28.5.15, Uraufführung von "A1 – Ein Stück Schweizer Strasse", Zürich ,Schauspielhaus (Pfauen).

A1 – Ein Stück Schweizer Strasse

Die meistbefahrene Autobahn tätowiert die Schweiz von Nordosten nach Südwesten, von St. Margrethen bis Genf. Die A1, früher N1, ist ein Projekt, das Spuren hinterlassen hat – im Land und in der geistigen Landschaft. Als man sie in den Fünfgizerjahren plante, stand sie für den Fortschritt, für den Anschluss an das mobile Europa der Touristen, für den Transit von stets verfügbaren Gütern und für die «gute Form» der Schweizer Ingenieurskunst. Die etwas später Geborenen, die Nachkriegskinder, erinnern sich an die Fahrt in die Familienferien und sehen dabei Bilder auf 8 Millimeter oder in Kodacolor. Helles Orange, verwaschenes Blau, stets viel Sepia und ein voller Kofferraum mit Gummiboot oder Ski auf dem Dach. Die Autobahn erzählt auch von der Schweiz als Land des Wohlstands für alle.

DerendingenJ

Heute fliegen die meisten in die Ferien. Wer im Sommer die A1 abfährt, erhält dafür eine Ahnung vom Ende. Nebel liegt auf der Route, die einst die Zukunft verhieß. Neben dem Autofenster zieht eine zersiedelte Schweiz vorbei, vor der Heckscheibe staut sich der Blechwurm, in der Imbissbude auf dem lauten Rastplatz verstehen wir die Frau kaum, die von ihrem 16-Stundentag erzählt. Der Fortschritt von gestern hat Federn gelassen.

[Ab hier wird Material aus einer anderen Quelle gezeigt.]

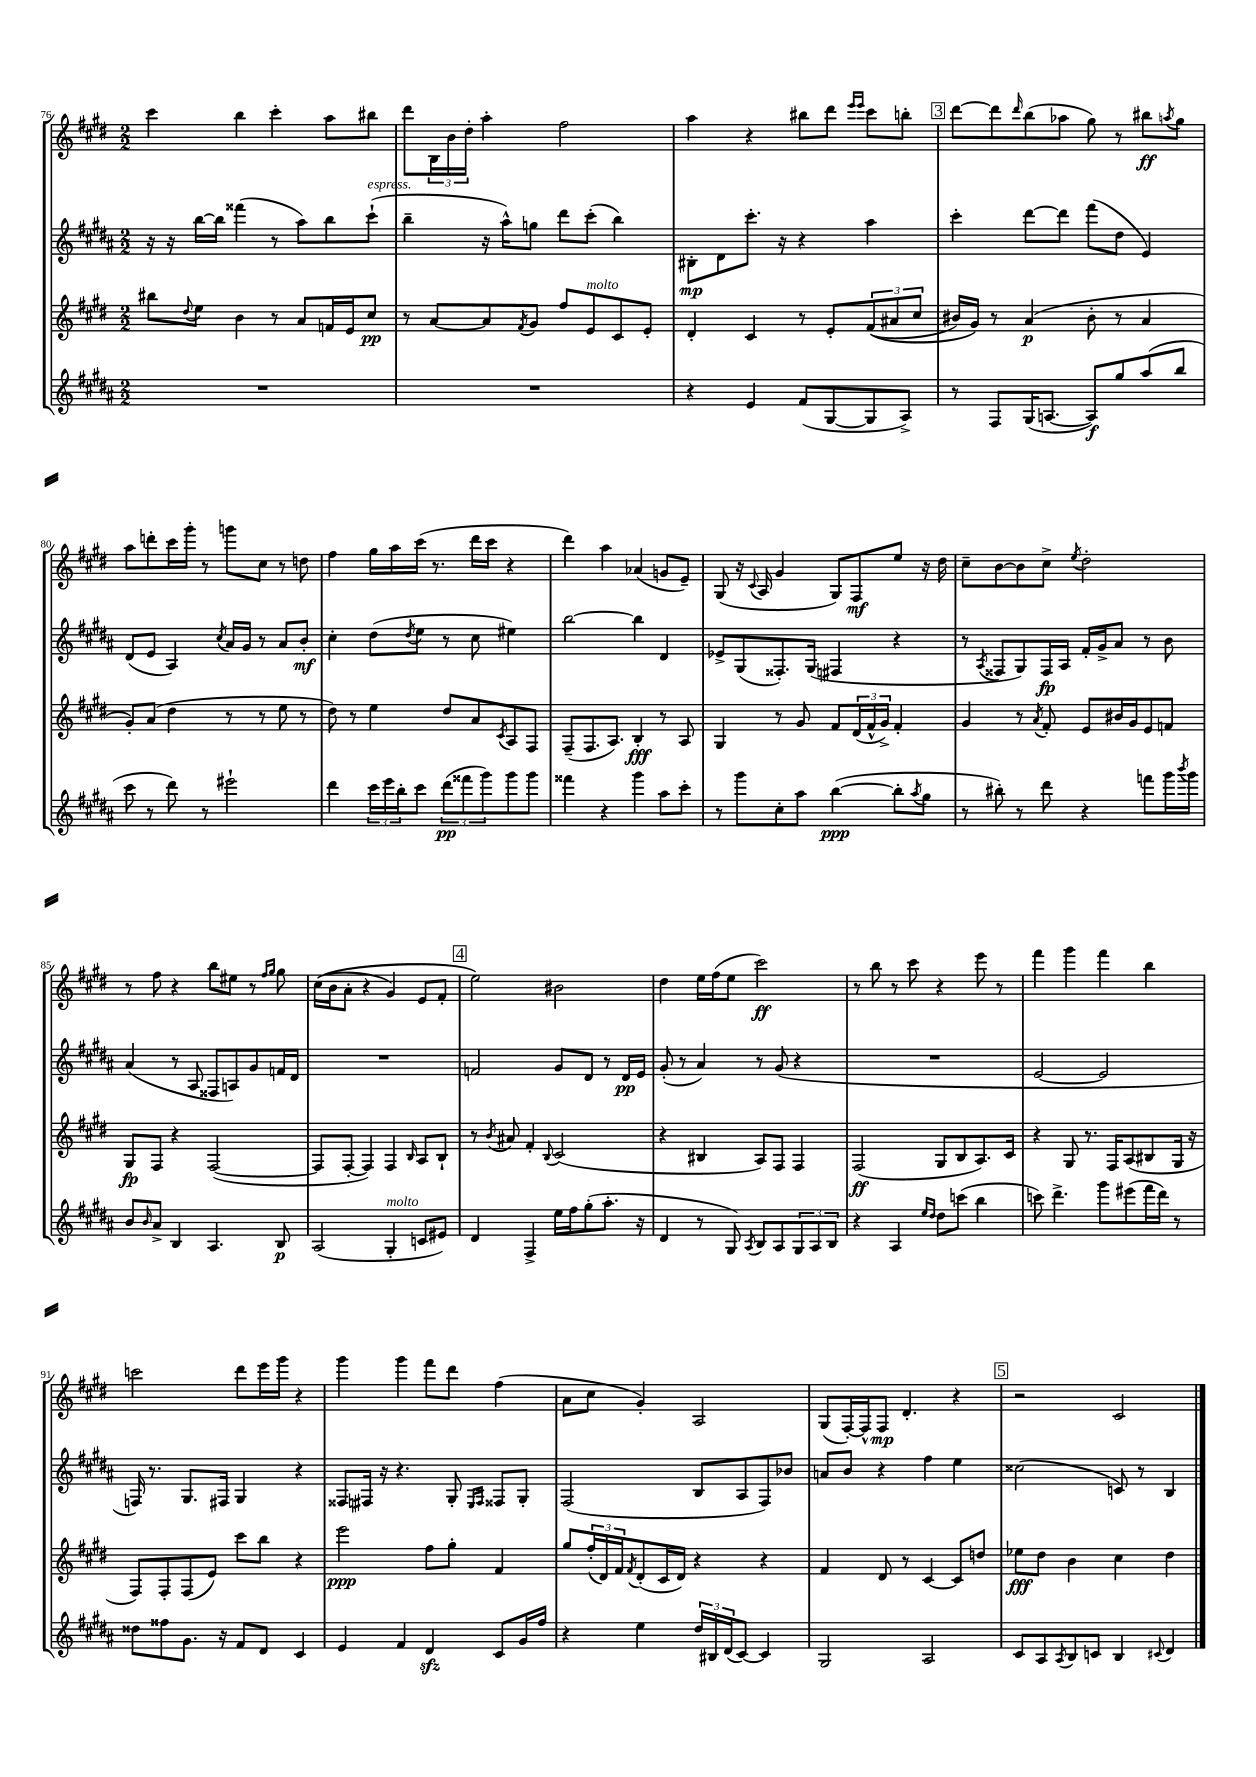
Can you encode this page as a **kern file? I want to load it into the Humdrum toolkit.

**kern	**kern	**kern	**kern
*staff4	*staff3	*staff2	*staff1
*clefG2	*clefG2	*clefG2	*clefG2
*k[f#c#g#d#a#]	*k[f#c#g#d#]	*k[f#c#g#d#a#]	*k[f#c#g#d#]
*M2/2	*M2/2	*M2/2	*M2/2
1r	8bb#	16r	4ccc#
.	.	16r	.
.	8qqdd#	.	.
.	8ee	[16bb	.
.	.	16bb]	.
.	4b	(4fff##	4bb
.	8r	8r	4ccc#'
.	8a	8aa#)	.
.	16f	8bb	8aa
.	16e	.	.
.	8cc#	(8ccc#`	8bb#
=	=	=	=
1r	8r	4bb~	8ddd#
.	[8a	.	24B
.	.	.	24b
.	.	.	24dd#'
.	8a]	16r	4aa'
.	.	16aa#^^)	.
.	8qf#	.	.
.	8g#	8gg	.
.	8ff#	8ddd#	2ff#
.	8e	(8ccc#'	.
.	8c#	4bb)	.
.	8e'	.	.
=	=	=	=
4r	4d#'	8B#'	4aa
.	.	8d#	.
4e	4c#	8.ccc#'	4r
.	.	16r	.
(8f#	8r	4r	8bb#
[8G#	8e'	.	8ddd#
.	.	.	16qqeee
.	.	.	16qqeee
8G#]	&((12f#	4aa#	8ccc#
.	12a#	.	.
8A#^)	.	.	8bb'
.	12cc#	.	.
=	=	=	=
8r	16b#)	4ccc#'	[8ddd#
.	16g#&)	.	.
8F#	8r	.	8ddd#]
.	.	.	16qqddd#
(16G#	(4a	[8ddd#	(8bb
[8.A	.	.	.
.	.	8ddd#]	8aa-
8A])	8b#'	(8fff#	8gg#)
8gg#	8r	8dd#	8r
(8aa#	4a	4e)	8bb#
.	.	.	8qaa
8bb	.	.	8gg#
=	=	=	=
8ccc#	8g#')	(8d#	8aa
8r	(8a	8e	8ddd'
8ddd#)	4dd#	4A#)	16ccc#
.	.	.	16ggg#'
8r	.	.	8r
.	.	8qcc#	.
2eee#`	8r	16a#	8ggg
.	.	16g#	.
.	8r	8r	8cc#
.	8ee	8a#	8r
.	8r	8b'	8dd
=	=	=	=
4ddd#	8dd#)	4cc#'	4ff#
.	8r	.	.
24ccc#	4ee	(8dd#	16gg#
24eee	.	.	.
.	.	.	16aa
24bb'	.	.	.
.	.	8qdd#	.
8ccc#	.	8ee	(16ccc#
.	.	.	8.r
(12ddd#	8dd#	8r	.
12fff##	.	.	.
.	8a	8cc#	16ddd#
12ggg#)	.	.	.
.	.	.	16ccc#
.	8qc#	.	.
8ggg#	8A	4ee#)	4r
8ggg#	8F#	.	.
=	=	=	=
4fff##	(8F#~	[2bb	4ddd#)
.	8.F#	.	.
4r	.	.	4aa
.	8.A)	.	.
4ggg#	4B'	4bb]	(4a-
8aa#	8r	4d#	8g
8ccc#'	8A	.	8e~)
=	=	=	=
8r	4G#	8e-^	(8G#
8ggg#	.	(8G#	16r
.	.	.	8qqc#
.	.	.	16A
8cc#'	8r	8.F##')	4g#
8aa#	8g#	.	.
.	.	(16G#	.
([4bb	8f#	4F#	8G#)
.	(24d#	.	8F#
.	24f#^^	.	.
.	24g#^)	.	.
8bb']	4f#'	4r	8ee
8qaa#	.	.	.
8gg#	.	.	16r
.	.	.	16dd#
=	=	=	=
8r	4g#	8r	8cc#~
.	.	8qA#	.
8bb#')	.	8F##	[8b
8r	8r	8G#)	8b]
.	8qa	.	.
8ddd#	8f#'	16F##	8cc#^
.	.	16A#	.
.	.	.	8qee
4r	8e	16f#'	2dd#'
.	.	16g#^	.
.	16b#	8a#	.
.	16g#	.	.
8fff	8e	8r	.
16ggg#	8f	8b	.
8qbbb	.	.	.
16ggg#	.	.	.
=	=	=	=
8b	8G#	(4a#	8r
16qqb	.	.	.
8a#^	8F#	.	8ff#
4B	4r	8r	4r
.	.	8A#	.
4.A#	([2F#	8F##	8bb
.	.	8A)	8ee#
.	.	8g#	8r
.	.	.	16qqff#
.	.	.	16qqgg#
8B	.	16f	8gg#
.	.	16d#	.
=	=	=	=
(2A#	8F#]	1r	&((16cc#
.	.	.	16b
.	[8F#'	.	8a'
.	4F#])	.	4r
4G#'	4F#	.	4g#)
.	16qqB	.	.
8c	8A	.	8e
8e#)	8B`	.	8f#'
=	=	=	=
4d#	8r	2f	2ee&)
.	8qb	.	.
.	8a#	.	.
4F#^	4f#'	.	.
.	8qqB	.	.
16ee	(2c#	8g#	2b#
16ff#	.	.	.
(8gg#'	.	8d#	.
8.aa#'	.	8r	.
.	.	16d#	.
16r	.	16e	.
=	=	=	=
4d#	4r	(8g#'	4dd#
.	.	8r	.
8r	4B#	4a#)	16ee
.	.	.	(16ff#
8G#)	.	.	8ee
8qA#	.	.	.
8B	8A)	8r	2ccc#)
8A#	8F#	(8g#	.
12G#	4F#	4r	.
12A#	.	.	.
12B	.	.	.
=	=	=	=
4r	(2F#	1r	8r
.	.	.	8bb
4A#	.	.	8r
.	.	.	8ccc#
16qqee	.	.	.
16qqdd#	.	.	.
8dd#	8G#	.	4r
(8ccc	8B	.	.
4bb	8.A)	.	8eee
.	.	.	8r
.	16c#	.	.
=	=	=	=
8ccc)	4r	[2e	4fff#
4.ddd#^	.	.	.
.	8G#	.	4ggg#
.	8.r	.	.
8ggg#	.	2e]	4fff#
.	16F#	.	.
(8eee#	(8A	.	.
16fff#	8B#	.	4bb
16ddd#)	.	.	.
8r	16G#	.	.
.	16r	.	.
=	=	=	=
8dd##	8F#)	16F)	2ccc
.	.	8.r	.
8ff##	8F#'	.	.
8.g#	(8F#	8.G#	.
.	8e)	.	.
16r	.	16F#	.
8f#	8ccc#	4G#	8ddd#
8d#	8bb	.	16eee
.	.	.	16ggg#
4c#	4r	4r	4r
=	=	=	=
4e	2eee	8F##	4ggg#
.	.	16F#	.
.	.	16r	.
4f#	.	4.r	4ggg#
4d#	8ff#	.	8fff#
.	8gg#'	8G#'	8ddd#
.	.	16qqE	.
.	.	16qqF#	.
8c#	4f#	8F##	(4ff#
16g#	.	8G#'	.
16ff#	.	.	.
=	=	=	=
4r	8gg#	(2F#	8a
.	(24ff#'	.	8cc#
.	24d#)	.	.
.	24f#	.	.
.	8qf#	.	.
4ee	(8d#'	.	4g#')
.	16c#	.	.
.	16d#)	.	.
24dd#	4r	8B	2A
24B#	.	.	.
(24d#	.	.	.
[8c#)	.	8A#	.
4c#]	4r	8F#)	.
.	.	8b-	.
=	=	=	=
2G#	4f#	8a	(8G#
.	.	8b	[16F#')
.	.	.	16F#^^]
.	8d#	4r	8F#
.	8r	.	4.d#'
2A#	[4c#	4ff#	.
.	8c#]	4ee	4r
.	8dd	.	.
=	=	=	=
8c#	8ee-	(2cc##	2r
8A#	8dd#	.	.
8qA#	.	.	.
8B	4b	.	.
8c	.	.	.
4B	4cc#	8c)	2c#
.	.	8r	.
8qqc#	.	.	.
4d#	4dd#	4B	.
==	==	==	==
*-	*-	*-	*-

In der Geschichte des Schweizer Autobahnbaus spiegeln sich die Fragen der Gegenwart, die ihre Zukunft nicht mehr benennen mag. Die Prognosen über die Anzahl Fahrzeuge, der so genannte Sättigungsgrad, wird zuverlässig um Jahrzehnte früher erreicht und muss laufend nach oben korrigiert werden. Wohnen will an der Autobahn niemand, der sich ruhigere Lagen leisten kann. Und nur noch Kreuzritter der Gegenwart halten den Klimawandel für ein Märchen, für alle andern ist er in der Mitte der Gesellschaft angekommen. Schadstoffe, Lärm, Zersiedelung: die Mobilität von Mensch und Gütern fordert einen Preis, den wir vielleicht nicht mehr bezahlen können.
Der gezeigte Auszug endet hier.